**WRITTEN EXERCISE**
Reproduce the material without any changes, from its first line through the line that contains "line at (111, 34): solid -> dashed", with both of those lines included.

((

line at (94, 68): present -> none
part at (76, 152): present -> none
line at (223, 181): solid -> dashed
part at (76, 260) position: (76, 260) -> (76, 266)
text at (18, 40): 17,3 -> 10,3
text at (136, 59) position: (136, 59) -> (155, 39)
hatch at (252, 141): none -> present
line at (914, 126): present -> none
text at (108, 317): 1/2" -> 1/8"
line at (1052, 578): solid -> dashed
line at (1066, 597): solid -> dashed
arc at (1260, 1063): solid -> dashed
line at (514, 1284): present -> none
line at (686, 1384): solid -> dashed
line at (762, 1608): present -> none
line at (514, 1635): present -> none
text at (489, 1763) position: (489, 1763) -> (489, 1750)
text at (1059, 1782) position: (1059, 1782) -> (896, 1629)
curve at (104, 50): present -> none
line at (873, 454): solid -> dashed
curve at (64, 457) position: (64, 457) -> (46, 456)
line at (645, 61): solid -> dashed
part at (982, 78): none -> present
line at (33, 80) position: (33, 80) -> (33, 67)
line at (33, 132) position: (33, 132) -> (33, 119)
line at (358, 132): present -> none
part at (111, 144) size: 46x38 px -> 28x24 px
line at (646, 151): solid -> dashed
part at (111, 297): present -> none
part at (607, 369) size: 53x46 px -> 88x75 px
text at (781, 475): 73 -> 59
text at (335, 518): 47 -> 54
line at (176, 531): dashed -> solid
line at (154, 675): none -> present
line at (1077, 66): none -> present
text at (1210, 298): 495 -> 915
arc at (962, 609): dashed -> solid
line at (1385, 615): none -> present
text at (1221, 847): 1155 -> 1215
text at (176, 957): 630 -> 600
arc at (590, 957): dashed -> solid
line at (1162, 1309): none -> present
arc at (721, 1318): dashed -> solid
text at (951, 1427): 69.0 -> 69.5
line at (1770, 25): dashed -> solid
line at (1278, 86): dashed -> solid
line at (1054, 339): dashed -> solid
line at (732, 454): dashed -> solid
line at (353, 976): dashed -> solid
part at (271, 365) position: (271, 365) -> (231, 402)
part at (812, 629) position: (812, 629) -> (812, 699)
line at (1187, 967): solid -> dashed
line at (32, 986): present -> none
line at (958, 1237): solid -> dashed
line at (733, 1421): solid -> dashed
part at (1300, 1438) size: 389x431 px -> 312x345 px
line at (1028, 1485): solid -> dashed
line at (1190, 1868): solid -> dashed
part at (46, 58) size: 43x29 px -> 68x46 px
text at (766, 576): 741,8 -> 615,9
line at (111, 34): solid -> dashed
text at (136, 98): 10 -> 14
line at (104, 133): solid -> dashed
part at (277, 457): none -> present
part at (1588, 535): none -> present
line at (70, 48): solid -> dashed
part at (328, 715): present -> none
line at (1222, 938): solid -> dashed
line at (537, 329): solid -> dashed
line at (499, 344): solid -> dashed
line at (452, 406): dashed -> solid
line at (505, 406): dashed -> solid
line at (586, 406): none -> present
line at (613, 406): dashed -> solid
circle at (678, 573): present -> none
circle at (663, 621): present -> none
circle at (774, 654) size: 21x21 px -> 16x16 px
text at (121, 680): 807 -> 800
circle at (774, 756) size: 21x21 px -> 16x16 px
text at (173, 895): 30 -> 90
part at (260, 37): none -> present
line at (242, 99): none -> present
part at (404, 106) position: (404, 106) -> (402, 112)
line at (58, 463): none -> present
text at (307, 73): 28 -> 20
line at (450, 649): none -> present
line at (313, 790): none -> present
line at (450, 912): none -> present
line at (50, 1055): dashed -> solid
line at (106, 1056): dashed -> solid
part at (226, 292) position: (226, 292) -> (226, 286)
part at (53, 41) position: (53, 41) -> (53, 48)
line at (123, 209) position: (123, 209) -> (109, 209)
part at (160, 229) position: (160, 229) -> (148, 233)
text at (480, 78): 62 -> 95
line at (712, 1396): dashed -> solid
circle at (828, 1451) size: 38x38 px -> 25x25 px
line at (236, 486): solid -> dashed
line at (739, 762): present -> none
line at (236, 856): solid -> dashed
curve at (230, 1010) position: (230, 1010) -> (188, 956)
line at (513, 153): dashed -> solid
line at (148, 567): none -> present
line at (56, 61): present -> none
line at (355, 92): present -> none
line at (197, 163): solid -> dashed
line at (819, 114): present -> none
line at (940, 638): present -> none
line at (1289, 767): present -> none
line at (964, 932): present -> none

))

**RESULT**
line at (94, 68): present -> none
part at (76, 152): present -> none
line at (223, 181): solid -> dashed
part at (76, 260) position: (76, 260) -> (76, 266)
text at (18, 40): 17,3 -> 10,3
text at (136, 59) position: (136, 59) -> (155, 39)
hatch at (252, 141): none -> present
line at (914, 126): present -> none
text at (108, 317): 1/2" -> 1/8"
line at (1052, 578): solid -> dashed
line at (1066, 597): solid -> dashed
arc at (1260, 1063): solid -> dashed
line at (514, 1284): present -> none
line at (686, 1384): solid -> dashed
line at (762, 1608): present -> none
line at (514, 1635): present -> none
text at (489, 1763) position: (489, 1763) -> (489, 1750)
text at (1059, 1782) position: (1059, 1782) -> (896, 1629)
curve at (104, 50): present -> none
line at (873, 454): solid -> dashed
curve at (64, 457) position: (64, 457) -> (46, 456)
line at (645, 61): solid -> dashed
part at (982, 78): none -> present
line at (33, 80) position: (33, 80) -> (33, 67)
line at (33, 132) position: (33, 132) -> (33, 119)
line at (358, 132): present -> none
part at (111, 144) size: 46x38 px -> 28x24 px
line at (646, 151): solid -> dashed
part at (111, 297): present -> none
part at (607, 369) size: 53x46 px -> 88x75 px
text at (781, 475): 73 -> 59
text at (335, 518): 47 -> 54
line at (176, 531): dashed -> solid
line at (154, 675): none -> present
line at (1077, 66): none -> present
text at (1210, 298): 495 -> 915
arc at (962, 609): dashed -> solid
line at (1385, 615): none -> present
text at (1221, 847): 1155 -> 1215
text at (176, 957): 630 -> 600
arc at (590, 957): dashed -> solid
line at (1162, 1309): none -> present
arc at (721, 1318): dashed -> solid
text at (951, 1427): 69.0 -> 69.5
line at (1770, 25): dashed -> solid
line at (1278, 86): dashed -> solid
line at (1054, 339): dashed -> solid
line at (732, 454): dashed -> solid
line at (353, 976): dashed -> solid
part at (271, 365) position: (271, 365) -> (231, 402)
part at (812, 629) position: (812, 629) -> (812, 699)
line at (1187, 967): solid -> dashed
line at (32, 986): present -> none
line at (958, 1237): solid -> dashed
line at (733, 1421): solid -> dashed
part at (1300, 1438) size: 389x431 px -> 312x345 px
line at (1028, 1485): solid -> dashed
line at (1190, 1868): solid -> dashed
part at (46, 58) size: 43x29 px -> 68x46 px
text at (766, 576): 741,8 -> 615,9
line at (111, 34): solid -> dashed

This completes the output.